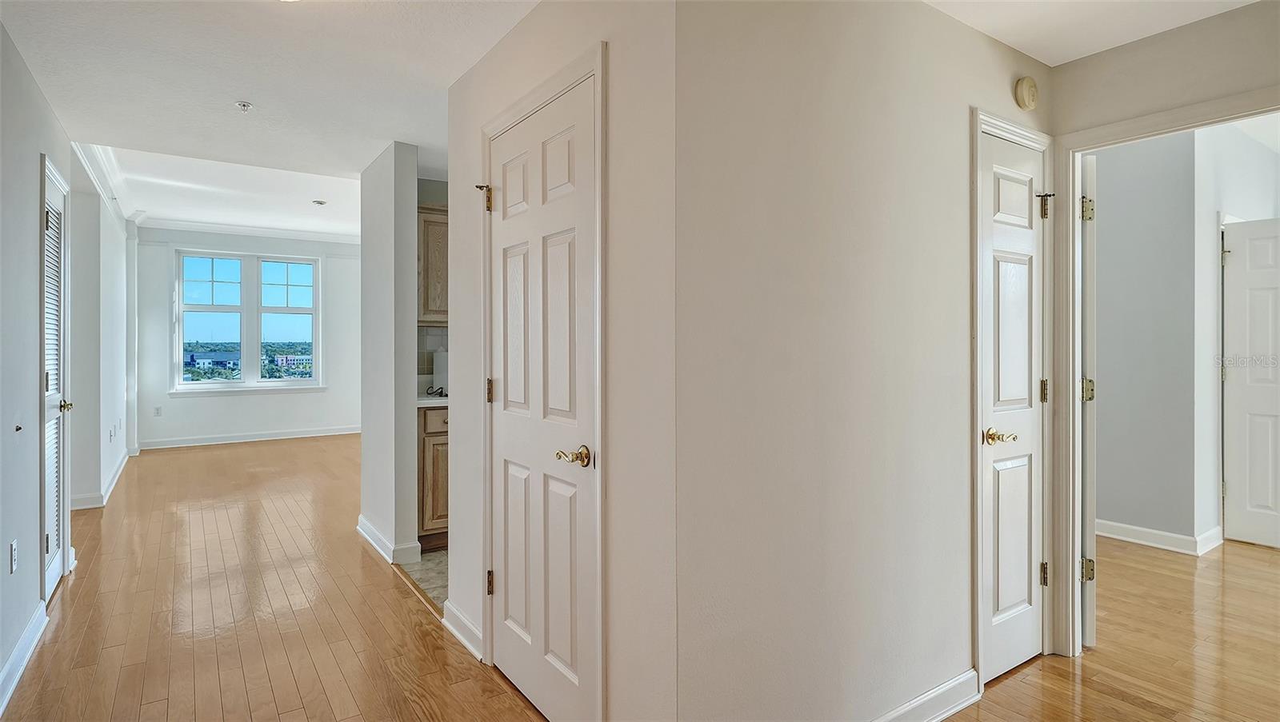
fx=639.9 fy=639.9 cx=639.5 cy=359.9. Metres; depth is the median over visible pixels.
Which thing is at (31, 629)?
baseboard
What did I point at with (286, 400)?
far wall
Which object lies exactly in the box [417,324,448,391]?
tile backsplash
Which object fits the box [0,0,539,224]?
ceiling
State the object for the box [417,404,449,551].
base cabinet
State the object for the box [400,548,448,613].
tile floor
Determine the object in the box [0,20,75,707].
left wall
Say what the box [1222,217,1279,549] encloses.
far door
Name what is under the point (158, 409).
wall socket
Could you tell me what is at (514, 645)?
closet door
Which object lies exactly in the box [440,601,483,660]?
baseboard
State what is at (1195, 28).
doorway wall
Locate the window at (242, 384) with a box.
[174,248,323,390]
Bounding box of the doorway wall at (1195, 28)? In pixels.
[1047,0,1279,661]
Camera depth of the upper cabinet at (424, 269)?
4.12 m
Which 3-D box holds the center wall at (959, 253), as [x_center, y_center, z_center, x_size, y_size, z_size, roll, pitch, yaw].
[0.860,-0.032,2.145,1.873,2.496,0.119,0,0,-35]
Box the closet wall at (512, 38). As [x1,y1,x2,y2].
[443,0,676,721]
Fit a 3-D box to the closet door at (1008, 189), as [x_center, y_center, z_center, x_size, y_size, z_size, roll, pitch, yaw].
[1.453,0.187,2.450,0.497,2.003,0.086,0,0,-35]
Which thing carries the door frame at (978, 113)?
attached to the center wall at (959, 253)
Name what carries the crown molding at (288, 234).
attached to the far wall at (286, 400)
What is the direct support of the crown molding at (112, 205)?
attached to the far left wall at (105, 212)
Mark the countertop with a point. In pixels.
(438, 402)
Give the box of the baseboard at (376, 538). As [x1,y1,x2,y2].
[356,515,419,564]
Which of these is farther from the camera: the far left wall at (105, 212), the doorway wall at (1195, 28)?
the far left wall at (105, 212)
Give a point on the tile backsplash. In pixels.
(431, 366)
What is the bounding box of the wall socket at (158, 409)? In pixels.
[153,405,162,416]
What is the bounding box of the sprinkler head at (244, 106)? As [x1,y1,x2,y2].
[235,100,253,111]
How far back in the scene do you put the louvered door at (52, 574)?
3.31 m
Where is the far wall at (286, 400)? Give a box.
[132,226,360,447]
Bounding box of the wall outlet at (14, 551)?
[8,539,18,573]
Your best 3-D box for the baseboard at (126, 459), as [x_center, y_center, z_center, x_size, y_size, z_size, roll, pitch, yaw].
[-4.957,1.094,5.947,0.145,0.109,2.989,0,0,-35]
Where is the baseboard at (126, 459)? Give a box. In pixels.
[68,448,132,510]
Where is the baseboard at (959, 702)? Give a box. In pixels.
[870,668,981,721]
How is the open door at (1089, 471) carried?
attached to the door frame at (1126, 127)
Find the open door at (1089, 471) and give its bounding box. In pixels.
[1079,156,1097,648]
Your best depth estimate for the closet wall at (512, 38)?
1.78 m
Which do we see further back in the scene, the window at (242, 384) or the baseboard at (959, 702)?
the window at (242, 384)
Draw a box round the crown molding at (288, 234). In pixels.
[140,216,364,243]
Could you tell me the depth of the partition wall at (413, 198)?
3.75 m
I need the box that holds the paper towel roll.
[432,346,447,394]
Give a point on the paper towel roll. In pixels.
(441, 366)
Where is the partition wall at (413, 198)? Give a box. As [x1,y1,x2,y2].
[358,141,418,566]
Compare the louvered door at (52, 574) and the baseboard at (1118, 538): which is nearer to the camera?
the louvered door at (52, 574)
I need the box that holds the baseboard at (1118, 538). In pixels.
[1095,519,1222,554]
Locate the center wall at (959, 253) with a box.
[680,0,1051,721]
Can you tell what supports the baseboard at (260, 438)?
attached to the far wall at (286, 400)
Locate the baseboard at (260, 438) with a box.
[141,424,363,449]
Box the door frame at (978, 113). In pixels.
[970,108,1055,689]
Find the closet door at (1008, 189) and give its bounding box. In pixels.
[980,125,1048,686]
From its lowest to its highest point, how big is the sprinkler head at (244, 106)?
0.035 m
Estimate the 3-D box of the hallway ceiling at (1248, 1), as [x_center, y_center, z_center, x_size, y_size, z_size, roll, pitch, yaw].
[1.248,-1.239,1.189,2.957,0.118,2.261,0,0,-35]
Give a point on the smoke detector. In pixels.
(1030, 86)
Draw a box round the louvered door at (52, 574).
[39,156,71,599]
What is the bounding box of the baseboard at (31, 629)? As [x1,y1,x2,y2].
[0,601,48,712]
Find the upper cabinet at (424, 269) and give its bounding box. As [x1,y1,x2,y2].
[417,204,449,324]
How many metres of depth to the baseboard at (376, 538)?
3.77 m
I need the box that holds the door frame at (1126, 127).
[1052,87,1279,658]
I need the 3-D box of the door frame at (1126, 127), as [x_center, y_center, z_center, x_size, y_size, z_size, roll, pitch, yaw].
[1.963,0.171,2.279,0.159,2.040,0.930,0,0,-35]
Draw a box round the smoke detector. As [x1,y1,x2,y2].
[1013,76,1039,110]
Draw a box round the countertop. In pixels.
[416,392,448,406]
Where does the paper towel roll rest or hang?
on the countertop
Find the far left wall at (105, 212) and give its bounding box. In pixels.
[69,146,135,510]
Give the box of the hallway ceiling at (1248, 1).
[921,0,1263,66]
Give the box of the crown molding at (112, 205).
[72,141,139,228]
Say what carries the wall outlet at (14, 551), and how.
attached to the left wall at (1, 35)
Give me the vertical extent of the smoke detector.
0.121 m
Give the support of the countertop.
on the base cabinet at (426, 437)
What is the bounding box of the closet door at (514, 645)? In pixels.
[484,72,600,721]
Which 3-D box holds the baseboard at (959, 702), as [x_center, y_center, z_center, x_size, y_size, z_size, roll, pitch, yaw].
====================
■ Work request ■
Give back the entries verbatim but drop every picture.

■ Answer space ■
fx=639.9 fy=639.9 cx=639.5 cy=359.9. Metres; depth is the median over visible pixels.
Which thing is at (31, 629)?
baseboard
What did I point at with (286, 400)?
far wall
Which object lies exactly in the box [417,324,448,391]?
tile backsplash
Which object fits the box [0,0,539,224]?
ceiling
State the object for the box [417,404,449,551].
base cabinet
State the object for the box [400,548,448,613].
tile floor
Determine the object in the box [0,20,75,707].
left wall
Say what the box [1222,217,1279,549] encloses.
far door
Name what is under the point (158, 409).
wall socket
Could you tell me what is at (514, 645)?
closet door
Which object lies exactly in the box [440,601,483,660]?
baseboard
State what is at (1195, 28).
doorway wall
Locate the window at (242, 384) with a box.
[174,248,323,390]
Bounding box of the doorway wall at (1195, 28)? In pixels.
[1047,0,1279,661]
Camera depth of the upper cabinet at (424, 269)?
4.12 m
Which 3-D box holds the center wall at (959, 253), as [x_center, y_center, z_center, x_size, y_size, z_size, roll, pitch, yaw].
[0.860,-0.032,2.145,1.873,2.496,0.119,0,0,-35]
Box the closet wall at (512, 38). As [x1,y1,x2,y2].
[443,0,676,721]
Fit a 3-D box to the closet door at (1008, 189), as [x_center, y_center, z_center, x_size, y_size, z_size, roll, pitch, yaw].
[1.453,0.187,2.450,0.497,2.003,0.086,0,0,-35]
Which thing carries the door frame at (978, 113)?
attached to the center wall at (959, 253)
Name what carries the crown molding at (288, 234).
attached to the far wall at (286, 400)
What is the direct support of the crown molding at (112, 205)?
attached to the far left wall at (105, 212)
Mark the countertop with a point. In pixels.
(438, 402)
Give the box of the baseboard at (376, 538). As [x1,y1,x2,y2].
[356,515,419,564]
Which of these is farther from the camera: the far left wall at (105, 212), the doorway wall at (1195, 28)?
the far left wall at (105, 212)
Give a point on the tile backsplash. In pixels.
(431, 366)
What is the bounding box of the wall socket at (158, 409)? In pixels.
[153,405,162,416]
What is the bounding box of the sprinkler head at (244, 106)? As [x1,y1,x2,y2].
[235,100,253,111]
How far back in the scene do you put the louvered door at (52, 574)?
3.31 m
Where is the far wall at (286, 400)? Give a box.
[132,226,360,447]
Bounding box of the wall outlet at (14, 551)?
[8,539,18,573]
Your best 3-D box for the baseboard at (126, 459), as [x_center, y_center, z_center, x_size, y_size, z_size, roll, pitch, yaw].
[-4.957,1.094,5.947,0.145,0.109,2.989,0,0,-35]
Where is the baseboard at (126, 459)? Give a box. In pixels.
[68,448,132,510]
Where is the baseboard at (959, 702)? Give a box. In pixels.
[870,668,981,721]
How is the open door at (1089, 471) carried?
attached to the door frame at (1126, 127)
Find the open door at (1089, 471) and give its bounding box. In pixels.
[1079,156,1097,648]
Your best depth estimate for the closet wall at (512, 38)?
1.78 m
Which do we see further back in the scene, the window at (242, 384) or the baseboard at (959, 702)?
the window at (242, 384)
Draw a box round the crown molding at (288, 234). In pixels.
[140,216,364,243]
Could you tell me the depth of the partition wall at (413, 198)?
3.75 m
I need the box that holds the paper towel roll.
[432,346,447,394]
Give a point on the paper towel roll. In pixels.
(441, 366)
Where is the partition wall at (413, 198)? Give a box. As [x1,y1,x2,y2].
[358,141,418,566]
Compare the louvered door at (52, 574) and the baseboard at (1118, 538): which is nearer to the camera?
the louvered door at (52, 574)
I need the box that holds the baseboard at (1118, 538). In pixels.
[1095,519,1222,554]
Locate the center wall at (959, 253) with a box.
[680,0,1051,721]
Can you tell what supports the baseboard at (260, 438)?
attached to the far wall at (286, 400)
Locate the baseboard at (260, 438) with a box.
[141,424,363,449]
Box the door frame at (978, 113). In pixels.
[970,108,1055,689]
Find the closet door at (1008, 189) and give its bounding box. In pixels.
[980,125,1048,686]
From its lowest to its highest point, how big is the sprinkler head at (244, 106)?
0.035 m
Estimate the 3-D box of the hallway ceiling at (1248, 1), as [x_center, y_center, z_center, x_size, y_size, z_size, roll, pitch, yaw].
[1.248,-1.239,1.189,2.957,0.118,2.261,0,0,-35]
Give a point on the smoke detector. In pixels.
(1030, 86)
Draw a box round the louvered door at (52, 574).
[39,156,71,599]
What is the bounding box of the baseboard at (31, 629)? As [x1,y1,x2,y2].
[0,601,48,712]
Find the upper cabinet at (424, 269) and give its bounding box. As [x1,y1,x2,y2].
[417,204,449,324]
How many metres of depth to the baseboard at (376, 538)?
3.77 m
I need the box that holds the door frame at (1126, 127).
[1052,87,1279,658]
I need the 3-D box of the door frame at (1126, 127), as [x_center, y_center, z_center, x_size, y_size, z_size, roll, pitch, yaw].
[1.963,0.171,2.279,0.159,2.040,0.930,0,0,-35]
Draw a box round the smoke detector. As [x1,y1,x2,y2].
[1013,76,1039,110]
Draw a box round the countertop. In pixels.
[416,392,448,406]
Where does the paper towel roll rest or hang?
on the countertop
Find the far left wall at (105, 212) and give its bounding box. In pixels.
[69,146,135,510]
Give the box of the hallway ceiling at (1248, 1).
[921,0,1263,66]
Give the box of the crown molding at (112, 205).
[72,141,139,228]
Say what carries the wall outlet at (14, 551), and how.
attached to the left wall at (1, 35)
Give me the vertical extent of the smoke detector.
0.121 m
Give the support of the countertop.
on the base cabinet at (426, 437)
What is the bounding box of the closet door at (514, 645)? In pixels.
[484,72,600,721]
Which 3-D box holds the baseboard at (959, 702), as [x_center, y_center, z_center, x_size, y_size, z_size, roll, pitch, yaw].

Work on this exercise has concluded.